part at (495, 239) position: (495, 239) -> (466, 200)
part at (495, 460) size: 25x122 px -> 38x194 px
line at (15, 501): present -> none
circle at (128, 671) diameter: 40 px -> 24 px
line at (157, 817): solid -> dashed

--

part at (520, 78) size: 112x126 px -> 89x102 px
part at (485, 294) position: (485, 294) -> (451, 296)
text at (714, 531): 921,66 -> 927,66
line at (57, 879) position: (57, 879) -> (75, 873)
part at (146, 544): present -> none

Problem requirements:
Can you quote the material from the line containing "part at (495, 239)" through the line containing "line at (157, 817): solid -> dashed", both included, word for word?

Response to the exercise:
part at (495, 239) position: (495, 239) -> (466, 200)
part at (495, 460) size: 25x122 px -> 38x194 px
line at (15, 501): present -> none
circle at (128, 671) diameter: 40 px -> 24 px
line at (157, 817): solid -> dashed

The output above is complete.